**TASK PROMPT:** All of the data should be given again word for word, though the images are to be left out.

**ENTRIES SHOWN:**
=== Begin Enclosure ===

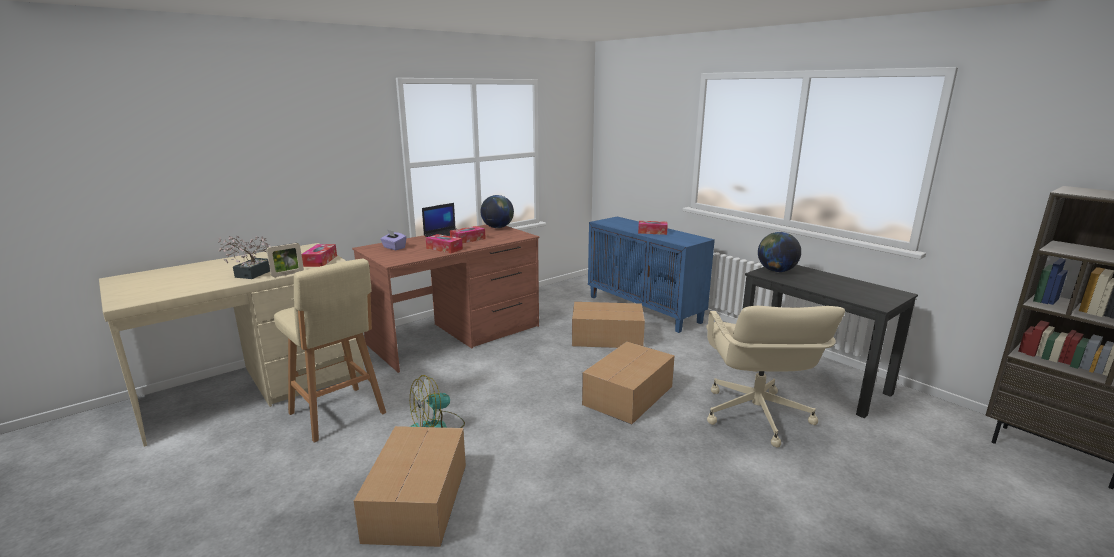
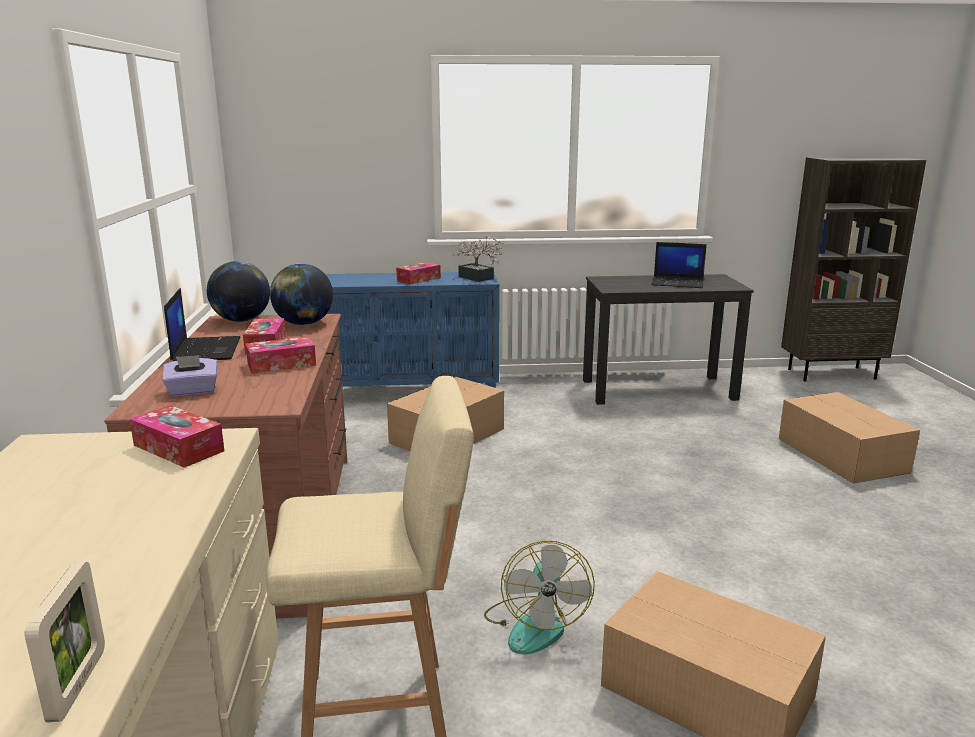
camera: 55 degrees left, 0 degrees up
potted plant [218,236,271,279] -> potted plant moved to [452,236,504,282]
picture frame [267,243,304,277] -> picture frame moved to [25,562,105,722]
cardboard box [582,342,675,424] -> cardboard box moved to [779,392,920,484]
beige office chair [706,306,845,447] -> none
globe [758,232,801,272] -> globe moved to [270,264,333,325]
none -> laptop [651,242,707,288]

=== End Enclosure ===

**FINAL ANSWER:**
camera: 55 degrees left, 0 degrees up
potted plant [218,236,271,279] -> potted plant moved to [452,236,504,282]
picture frame [267,243,304,277] -> picture frame moved to [25,562,105,722]
cardboard box [582,342,675,424] -> cardboard box moved to [779,392,920,484]
beige office chair [706,306,845,447] -> none
globe [758,232,801,272] -> globe moved to [270,264,333,325]
none -> laptop [651,242,707,288]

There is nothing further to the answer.